Tidal barrage generation systems are different to tidal stream generators because they depend upon the height difference between high and low tides. The structures are designed in such a manner as to channel high tide waters into a large basin behind the barrage/dam. This is the potential energy which will be used to power the turbines to create electricity. When the tide recedes the water is released via large turbines which rotate as the water flows back through. The larger the tidal barrage then potentially the greater level of electricity generation. In simple terms this is a process which stores excess tidal waves behind the barrage/dam and then releases them through turbines when the tides recede. Ingenious!
Dynamic tidal power
Dynamic tidal power systems are a relatively new technology which seems to work in theory but has yet to be rolled out in practice. The idea is that large dams would be erected tens of kilometres in length off the coast of areas where there is significant tidal pressure. This technology would harness the natural power of tidal waves to create “tidal phase differences” across the dam leading to significant waves in shallow coastal areas. While this technology is in its relative infancy, a number of potential locations have already been identified in the UK, China and Korea. In effect this is using the power of the ocean to create man-made tidal phases which can then be used to power turbines and generate electricity.

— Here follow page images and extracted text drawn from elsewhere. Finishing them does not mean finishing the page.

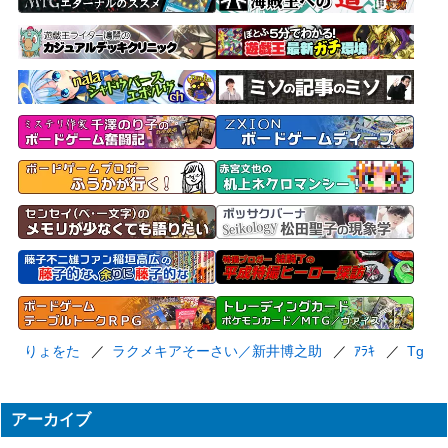
りょをた
ラクメキアそーさい／新井博之助
ｱﾗｷ
Tg
アーカイブ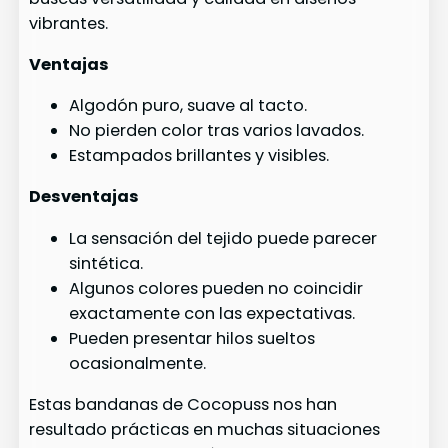
vibrantes.
Ventajas
Algodón puro, suave al tacto.
No pierden color tras varios lavados.
Estampados brillantes y visibles.
Desventajas
La sensación del tejido puede parecer
sintética.
Algunos colores pueden no coincidir
exactamente con las expectativas.
Pueden presentar hilos sueltos
ocasionalmente.
Estas bandanas de Cocopuss nos han
resultado prácticas en muchas situaciones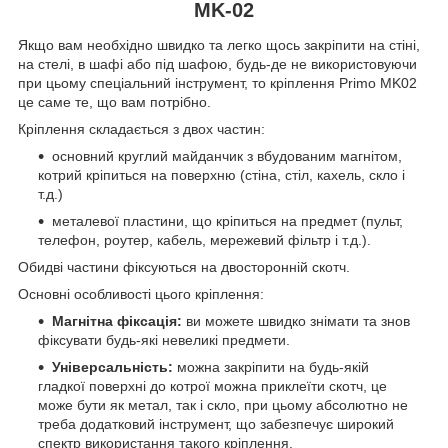
MK-02
Якщо вам необхідно швидко та легко щось закріпити на стіні,
на стелі, в шафі або під шафою, будь-де не використовуючи
при цьому спеціальний інструмент, то кріплення Primo MK02
це саме те, що вам потрібно.
Кріплення складається з двох частин:
основний круглий майданчик з вбудованим магнітом,
котрий кріпиться на поверхню (стіна, стіл, кахель, скло і
т.д.)
металевої пластини, що кріпиться на предмет (пульт,
телефон, роутер, кабель, мережевий фільтр і т.д.).
Обидві частини фіксуються на двосторонній скотч.
Основні особливості цього кріплення:
Магнітна фіксація:
ви можете швидко знімати та знов
фіксувати будь-які невеликі предмети.
Універсальність:
можна закріпити на будь-якій
гладкої поверхні до котрої можна приклеїти скотч, це
може бути як метал, так і скло, при цьому абсолютно не
треба додатковий інструмент, що забезпечує широкий
спектр використання такого кріплення.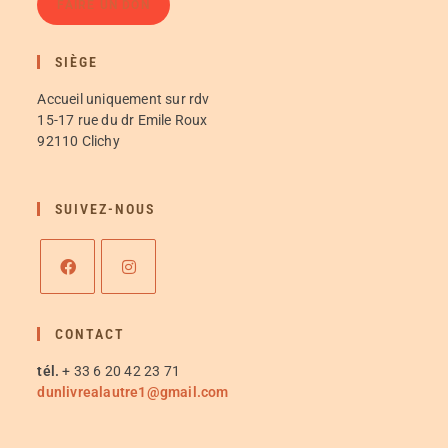
FAIRE UN DON
SIÈGE
Accueil uniquement sur rdv
15-17 rue du dr Emile Roux
92110 Clichy
SUIVEZ-NOUS
CONTACT
tél.
+ 33 6 20 42 23 71
dunlivrealautre1@gmail.com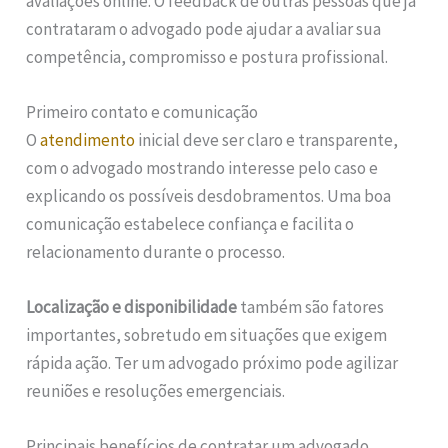
avaliações online. O feedback de outras pessoas que já
contrataram o advogado pode ajudar a avaliar sua
competência, compromisso e postura profissional.
Primeiro contato e comunicação
O
atendimento
inicial deve ser claro e transparente,
com o advogado mostrando interesse pelo caso e
explicando os possíveis desdobramentos. Uma boa
comunicação estabelece confiança e facilita o
relacionamento durante o processo.
Localização e disponibilidade
também são fatores
importantes, sobretudo em situações que exigem
rápida ação. Ter um advogado próximo pode agilizar
reuniões e resoluções emergenciais.
Principais benefícios de contratar um advogado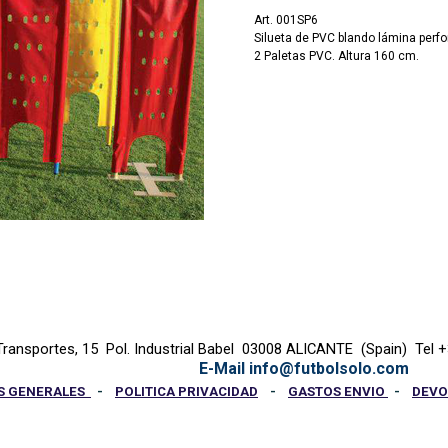
Art. 001SP6
Silueta de PVC blando lámina perfo
2 Paletas PVC. Altura 160 cm.
Transportes, 15  Pol. Industrial Babel  03008 ALICANTE  (Spain)  Tel 
E-Mail info@futbolsolo.com
S GENERALES
-
POLITICA PRIVACIDAD
-
GASTOS ENVIO
-
DEVO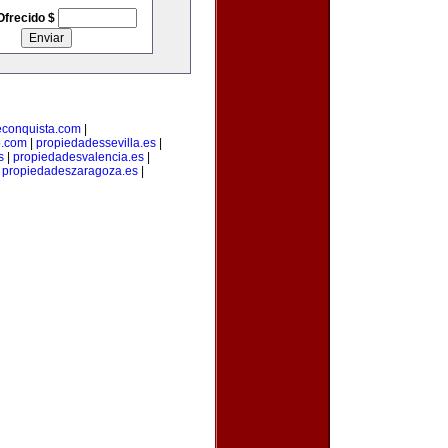
Ofrecido $
econquista.com
|
o.com
|
propiedadessevilla.es
|
s
|
propiedadesvalencia.es
|
|
propiedadeszaragoza.es
|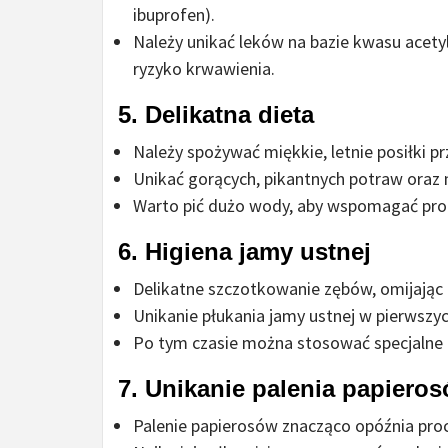
ibuprofen).
Należy unikać leków na bazie kwasu acety
ryzyko krwawienia.
5. Delikatna dieta
Należy spożywać miękkie, letnie posiłki pr
Unikać gorących, pikantnych potraw oraz
Warto pić dużo wody, aby wspomagać proc
6. Higiena jamy ustnej
Delikatne szczotkowanie zębów, omijając 
Unikanie płukania jamy ustnej w pierwszyc
Po tym czasie można stosować specjalne p
7. Unikanie palenia papiero
Palenie papierosów znacząco opóźnia proc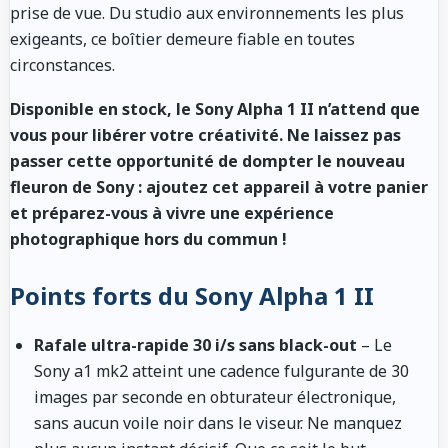
prise de vue. Du studio aux environnements les plus
exigeants, ce boîtier demeure fiable en toutes
circonstances.
Disponible en stock, le Sony Alpha 1 II n’attend que
vous pour libérer votre créativité. Ne laissez pas
passer cette opportunité de dompter le nouveau
fleuron de Sony : ajoutez cet appareil à votre panier
et préparez-vous à vivre une expérience
photographique hors du commun !
Points forts du Sony Alpha 1 II
Rafale ultra-rapide 30 i/s sans black-out
– Le
Sony a1 mk2 atteint une cadence fulgurante de 30
images par seconde en obturateur électronique,
sans aucun voile noir dans le viseur. Ne manquez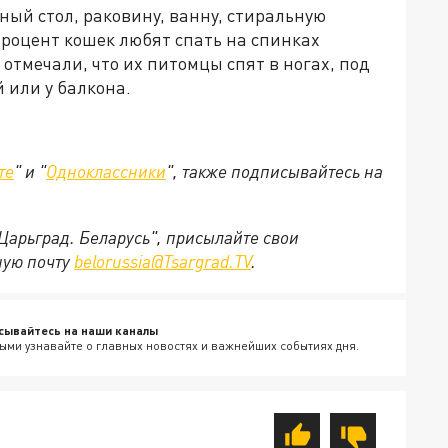
ый стол, раковину, ванну, стиральную
процент кошек любят спать на спинках
отмечали, что их питомцы спят в ногах, под
 или у балкона.
те
" и "
Одноклассники
", также подписывайтесь на
"Царьград. Беларусь", присылайте свои
ную почту
belorussia@Tsargrad.TV
.
сывайтесь на наши каналы
ыми узнавайте о главных новостях и важнейших событиях дня.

The tidal lagoon generation system is similar to tidal barrages except that the reservoirs of water used to power the turbines are man-made. The design centres round a circular retaining wall which is embedded with an array of turbines that generate electricity as the water flows through them. They come in a variety of different forms such as with pumping and without pumping as well as double or triple wall structures. Many experts believe that other forms of renewable energy such as wind and solar could be used to power the pumps thereby making the system extremely efficient.
Tidal power schemes
While tidal power schemes have been in existence for hundreds of years in their simplest form, the first tidal power station was built in La Rance in France back in 1966. It is able to create 240 MW of power and while the South Korean Sihwa Lake Tidal Plant took over as the most powerful tidal plant in 2011, creating 254 MW of energy, the Rance tidal power plant is still up there with the best.As far as the UK goes there has been enormous interest in areas such as the Shetlands and the Orkney Islands where the power of the ocean tides is extremely strong. To date the area has been used to test the most wave and tidal energy devices of any country in the world and many believe it will not be too long before the first tidal power plant is erected.
Harnessing the power of the oceans continues to prove challenging both from a mechanical point of view as well as cost and environmental impact considerations. Great progress has been made in this particular technology and the next decade or so should see an array of tidal power plants come online. As we touched on above, ocean tides are the most reliable source of renewable energy available today although the difficulty is harnessing this raw power in an efficient manner.